An earlier WRD work group, concerned with the placing of hydrologic data in electronic form in archives, was chaired by Vernon B. Sauer. In a recommendation arising from a 1988 meeting in Atlanta, the work group defined original data in terms of surface-water stages. The following definitions and descriptions expand and paraphrase their thoughts to include all kinds of hydrologic data collected in the field, determined in the laboratory, or received from other sources:

Recommendations on Issue 1

  • Original data for automated data-collection sites are defined as unaltered (no changes in magnitude) data acquired from the primary sensor (and back-up sensor, as needed) and converted to conventional (engineering) units in a form and format suitable for entry into NWIS. For stage data this means that the uncorrected unit values once converted to electronic form in feet and hundredths of feet, with a decimal included, are the original data. This record is uncorrected for datum and time and will be permanently preserved, or archived, as original data. [It may be noted that this definition differs from the usage in the Automated Data Processing System (ADAPS), which is the surface-water data processing system currently used by WRD. The SATIN utility of ADAPS, which processes electronic data from data-collection platforms and data loggers, has archive files that contain raw data that may not converted to conventional units (depending on the source). This discrepancy should be corrected in the surface-water data processing system (and other systems) to be incorporated in NWIS II such that original data for archiving will be unaltered data converted to engineering units.]
  • Once the stage data are corrected to reflect as accurately as possible the actual events recorded, they also should be preserved indefinitely, but should not be considered original data. The work group referred to these data as "edited."
  • Original data from other sensors--dissolved oxygen, pH, temperature, precipitation, specific conductance, ground-water levels, and so forth--will be treated similarly: The uncorrected data, when first converted to the conventional units in which it will be reported, are considered original. Corrected data would be considered edited.
  • Records of the algorithms used to convert the data to conventional units are to be preserved with the data, if not documented elsewhere. Some of these algorithms change slightly with time. When substantive changes do occur, the superseded algorithm shall be preserved with the dates for which it was in effect. Records of the corrections applied, giving field observations and other supporting data, shall be preserved with the edited data, if in electronic form or if not documented elsewhere.

__Objective__
Continue the passage above on defining original hydrologic data for archiving, starting after its last point about preserving conversion algorithms and correction records.

__Dataset rows__

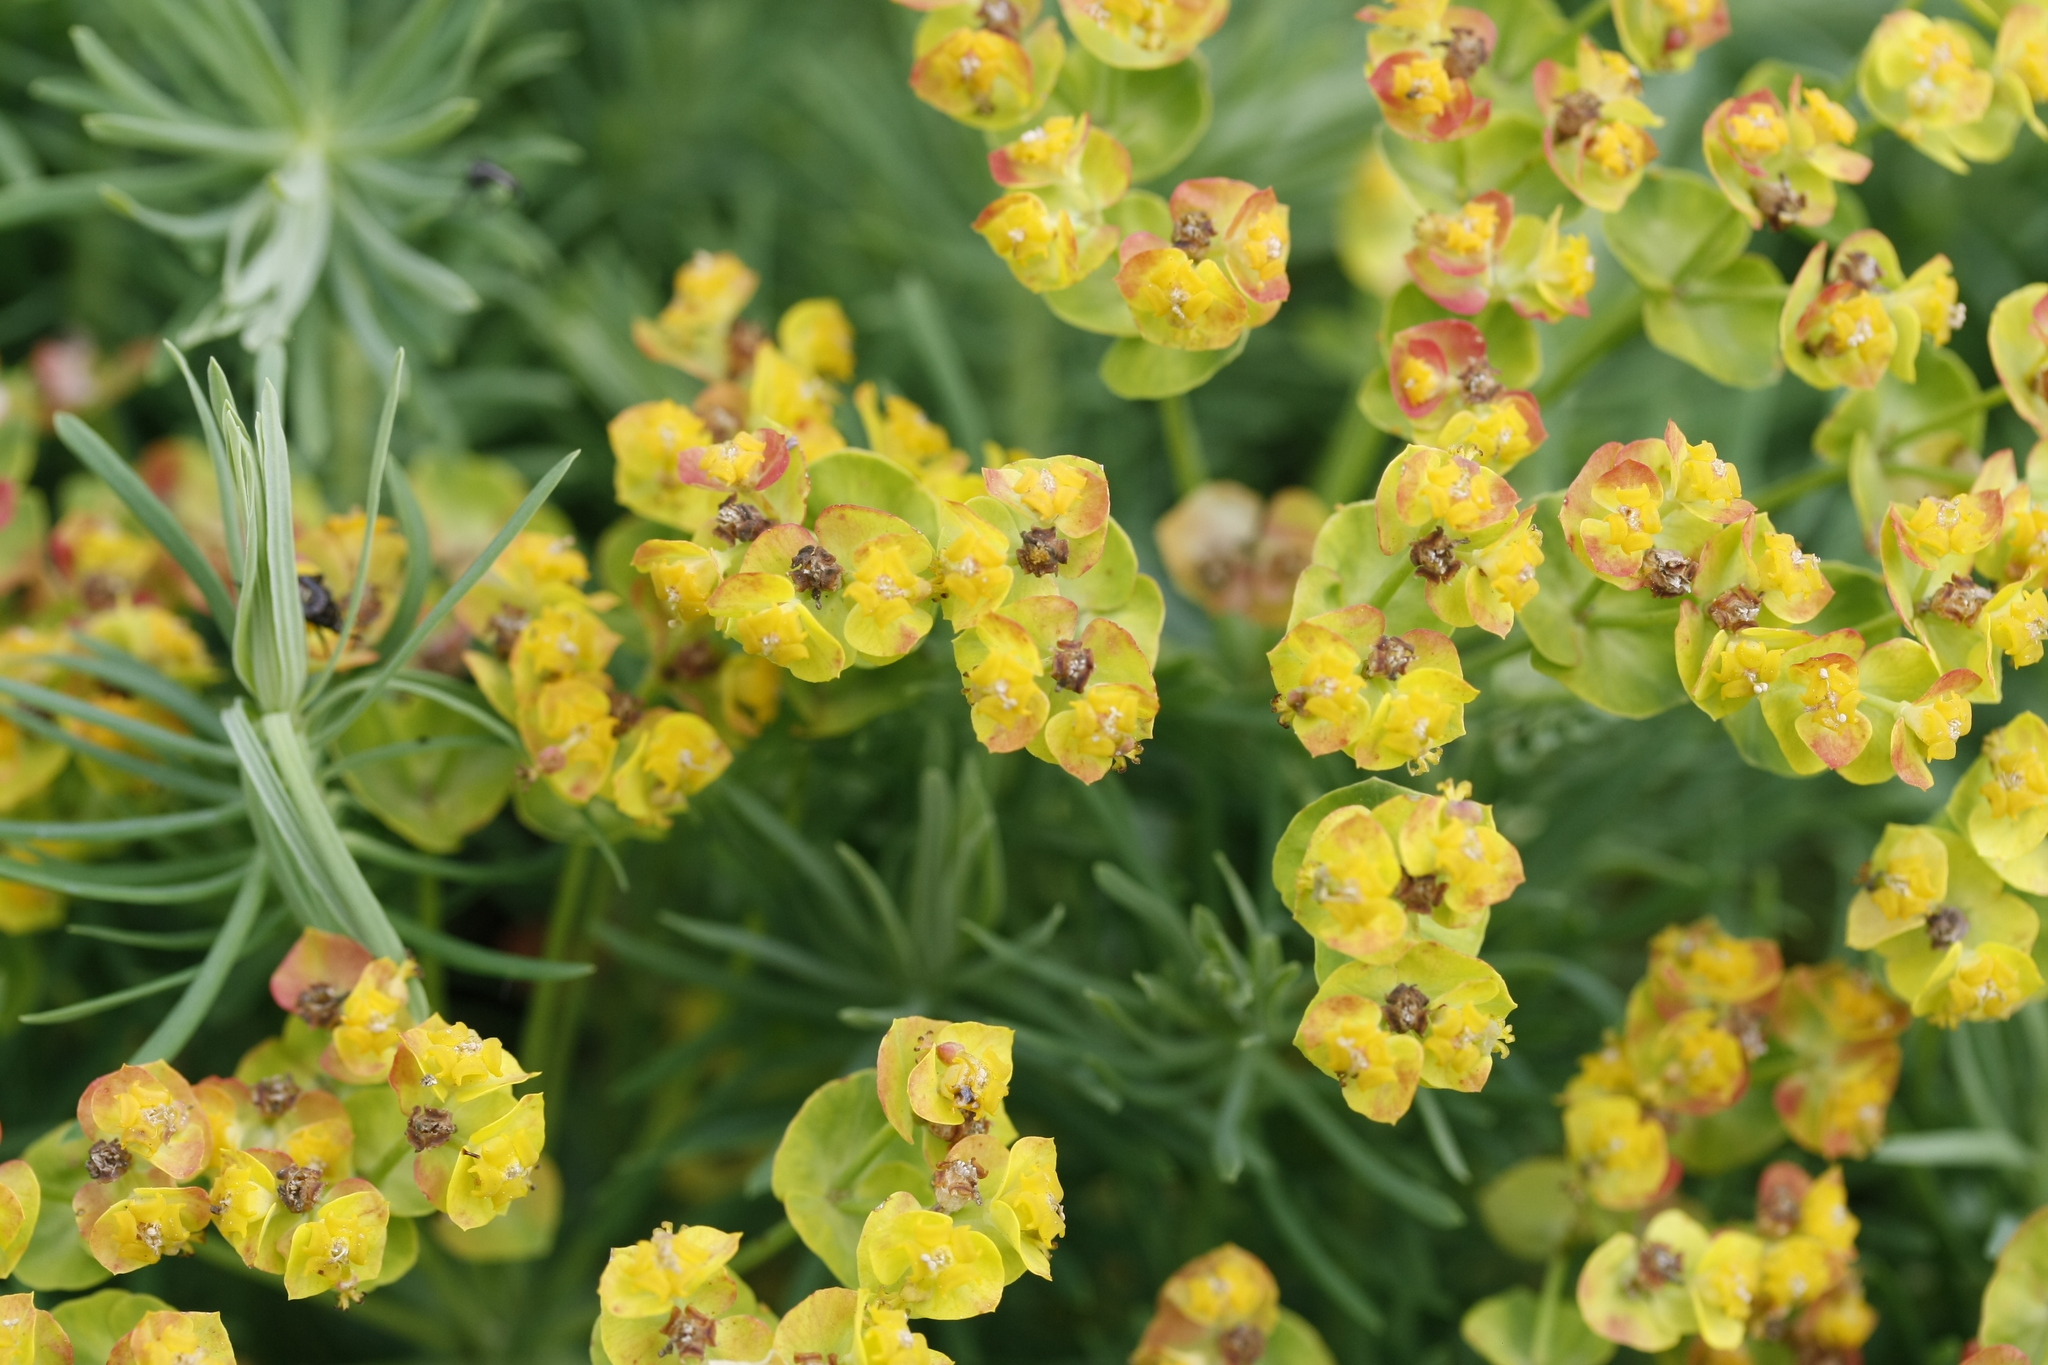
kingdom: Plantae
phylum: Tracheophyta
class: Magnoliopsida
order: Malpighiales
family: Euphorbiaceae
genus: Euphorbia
...
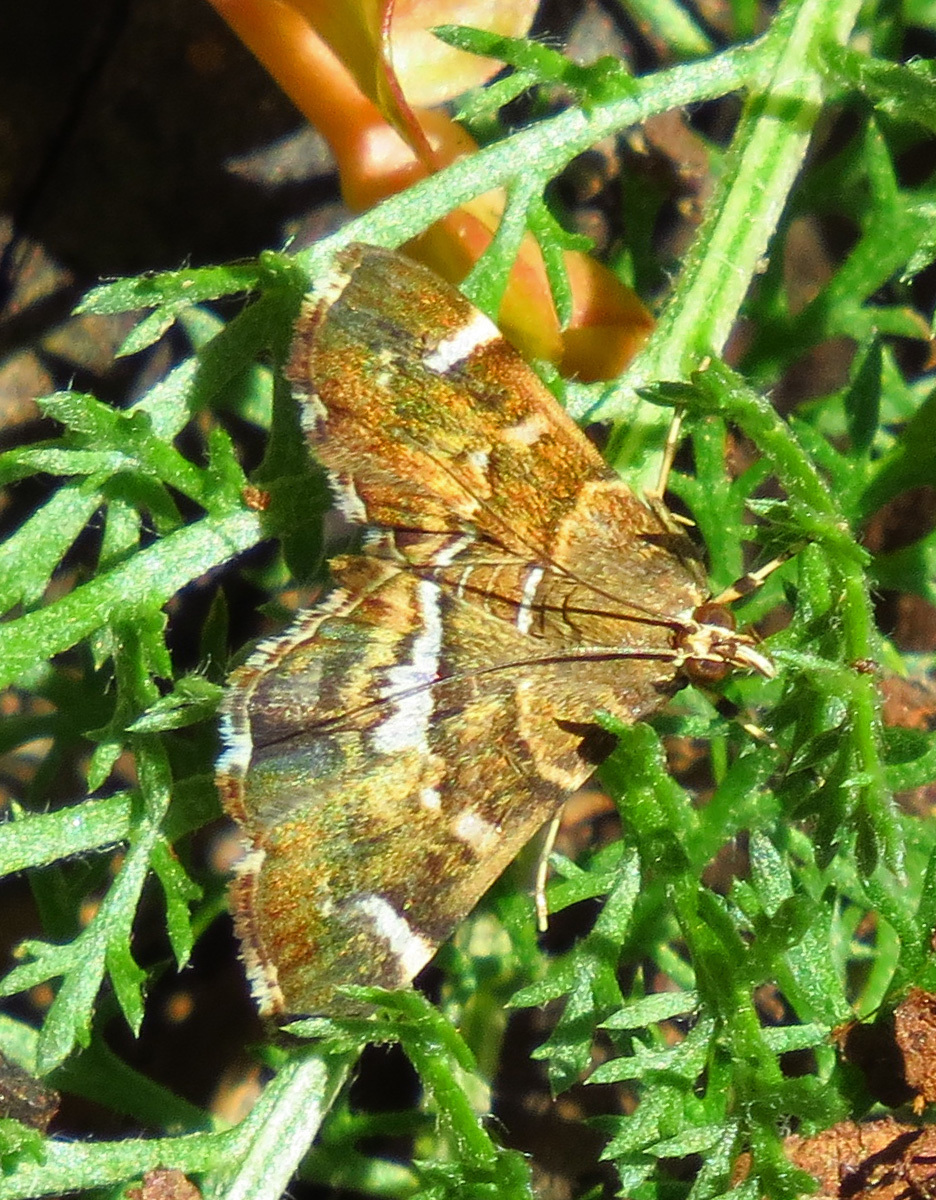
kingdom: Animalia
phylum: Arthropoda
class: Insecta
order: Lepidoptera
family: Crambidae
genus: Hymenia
---
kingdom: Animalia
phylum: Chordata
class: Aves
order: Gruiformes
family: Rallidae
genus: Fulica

__Exercise answer__
  • For data from the National Water Quality Laboratory (NWQL) and other WRD laboratories, typically in electronic form, original data are those received from the laboratory for entry into the district NWIS II data base prior to any modification. (Some of the data that results from laboratory operations, prior to the transmittal of information to the user, will also be stored and preserved. Management and retention of laboratory internal data is beyond the scope of this report, however.)
  • Data that are obtained from outside sources (cooperating agencies, contractors, consultants, outside laboratories, other agencies, universities, and similar sources) are considered original as received. If essential for WRD analyses (that is, used to support published conclusions), WRD shall preserve these data if not published or indefinitely preserved elsewhere. These records shall be preserved in the form in which they are received. For example, paper records may be manually transcribed to electronic form, but the resulting file(s) would not be considered original data. Thus, the paper records should be preserved. If data are received in electronic form, then they are considered original for WRD purposes and should be entered into the NWIS II data base as such.
  • Non-automated data collected by WRD (such as field determinations of water-quality parameters, discharge-measurement notes, crest-gage inspections, measurements of water levels in wells, differential level notes, well-inventory data, observer's cards, and similar data) shall be preserved as original data in the form in which they were recorded in the field. Actual copies (not transcriptions) of these data, such as scanned images or photocopies, may also be preserved as original data.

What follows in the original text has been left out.